En el país que ha dado a uno de los empresarios más ricos del mundo y al más poderoso de los narcotraficantes, hay que preguntarse por el futuro de más de 4 millones de niños que, en este ciclo escolar, quedaron fuera de la educación básica porque son pobres; porque no hay suficientes escuelas; porque hace mucho que la educación no es gratuita (cuotas, uniformes, larga lista de útiles) y, sobre todo, porque a los presidentes de México, de los últimos 30 años, no les han importado en verdad ni los niños ni la educación: porque un pueblo sin educación tiene miedo, y el miedo y la ignorancia hacen fuertes a los tiranos, en las urnas y en los templetes.
Pero también hay que preguntar qué clase de sociedad somos que no reaccionamos ante un crimen como este, que no registramos que ese abandono es parte de la barbarie que está acabando con México. Se trata de una doble amputación de derechos: el del niño a la educación, y el de la sociedad a que sus gobernantes inviertan en la protección y desarrollo de sus miembros más jóvenes, y cumplan así los mandatos constitucionales. Porque los daños causados por este abandono no sólo son para los niños, sino también para la sociedad a la que ellos pertenecen y de la que seguirán siendo parte, aunque no pasen por la escuela.Si tuviéramos conciencia de que como sociedad somos un organismo vivo, y que la falta de
oxígeno(oportunidad educativa) en cualquiera de sus partes debilita al conjunto, tal vez seríamos capaces de protestar y salir a la calle y a las plazas a exigir escuela para todos nuestros niños. Pero somos una sociedad miope, individualista, y de ello se aprovechan quienes despilfarran y roban los recursos que son de todos.

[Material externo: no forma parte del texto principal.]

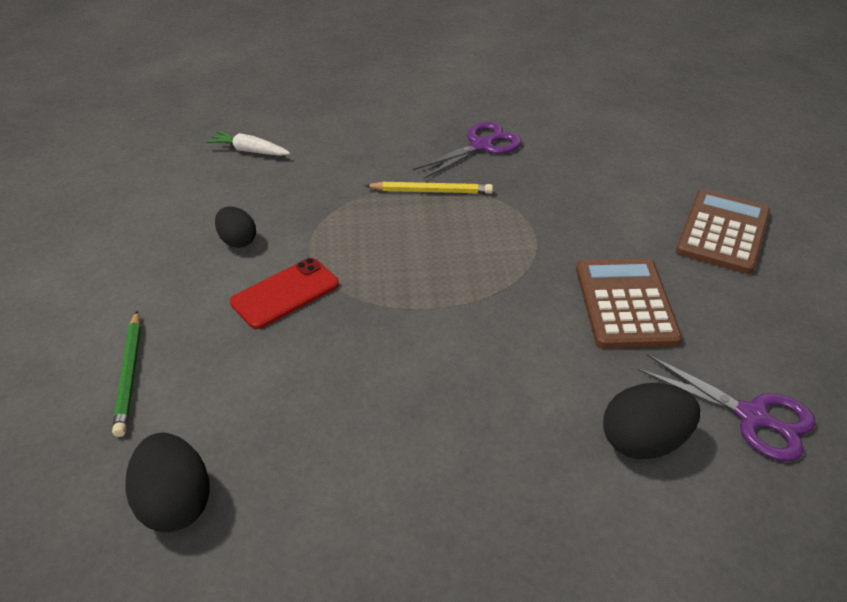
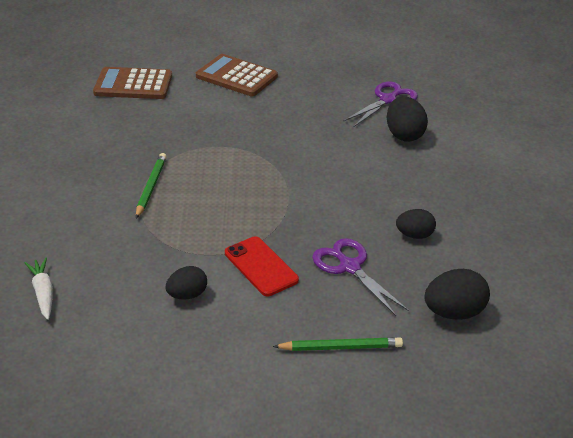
camera: 85 degrees left, 5 degrees down
(249, 151) = (43, 292): white carrot -> white carrot turned 135 degrees clockwise
(358, 455) = (414, 235): none -> black egg
(431, 191) = (151, 187): yellow pencil -> green pencil
(481, 146) = (96, 156): purple scissors -> purple scissors (349, 267)
(625, 304) = (296, 122): brown calculator -> brown calculator (133, 84)

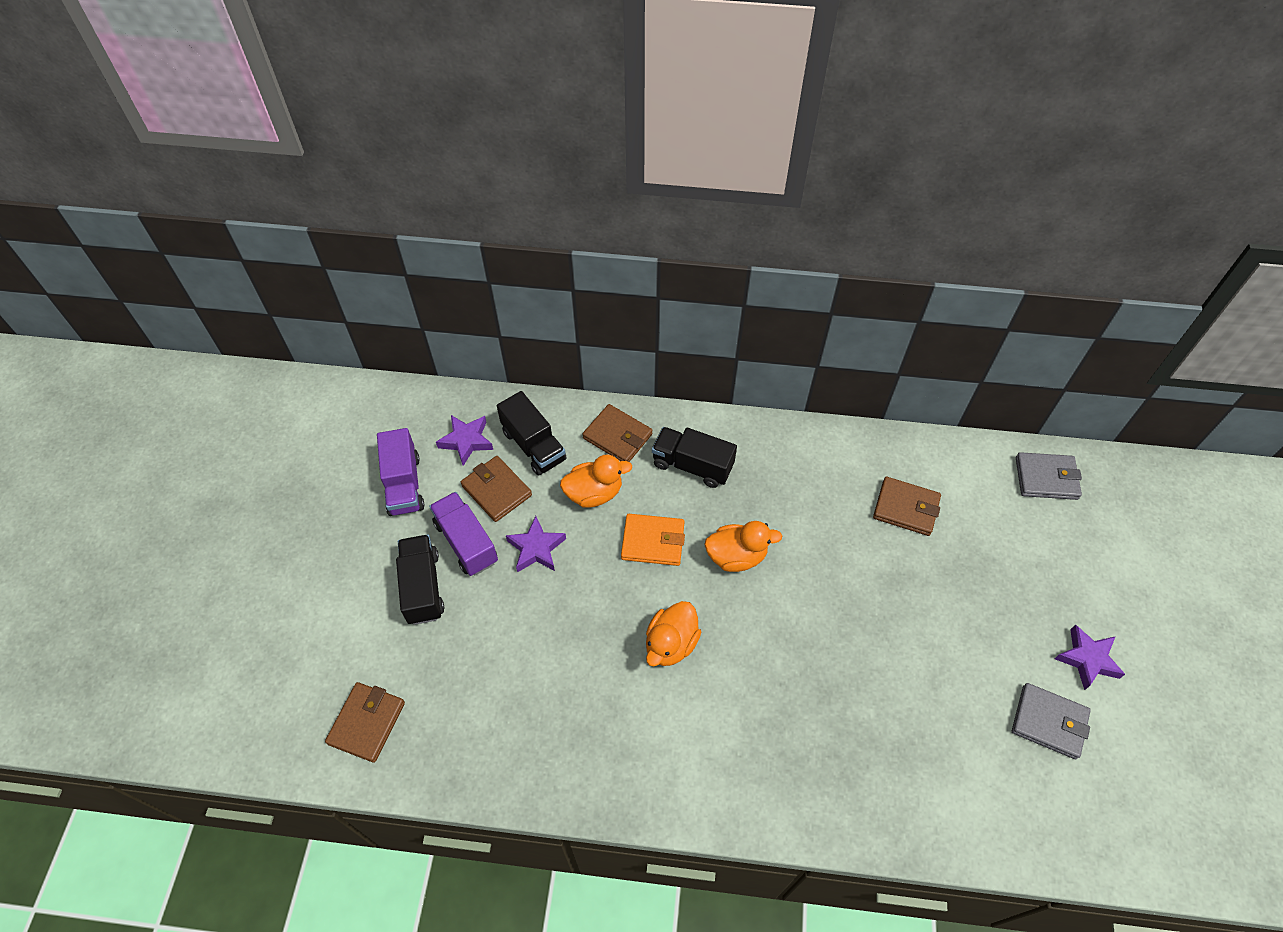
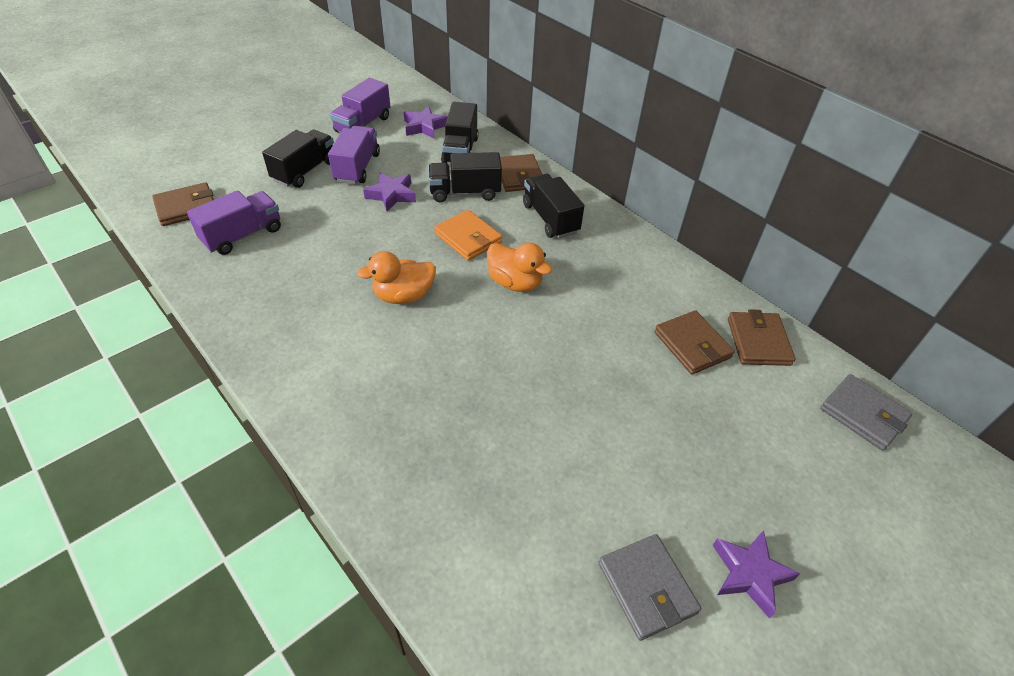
camera: 40 degrees right, 10 degrees down
(463, 705) = (243, 235): none -> purple truck
(496, 490) = (408, 156): brown wallet -> brown wallet (758, 341)
(594, 493) = (465, 192): orange duck -> black truck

Lo más insensato es que no se generan planes alternos para no dejar a la deriva a esos millones de menores, para evitar que su destino sea la explotación o el reclutamiento en bandas criminales. La escuela pública, con todas sus deficiencias, sigue siendo la mejor opción para nuestros niños. A veces basta que cumpla con ser muro de contención para evitar que la calle devore a la infancia. Pero es ingenuo esperar que las clases dominantes se ocupen espontáneamente de que todos los niños estén en la escuela y de darles una educación de calidad. Tendría ello que ser tarea política para, por ejemplo, los sindicatos, especialmente el de maestros. Por eso habrá que inventar, por todo el país, con las organizaciones de izquierda, con los jóvenes universitarios en servicio social y con maestros-guías voluntarios (jóvenes y viejos), formas de agrupar a los niños en aulas improvisadas para alfabetizar y crear microambientes de socialización y de estudio.
No es mucho lo que necesitan aprender los niños para salvarse del abandono del Estado y convertirse en seres útiles y críticos.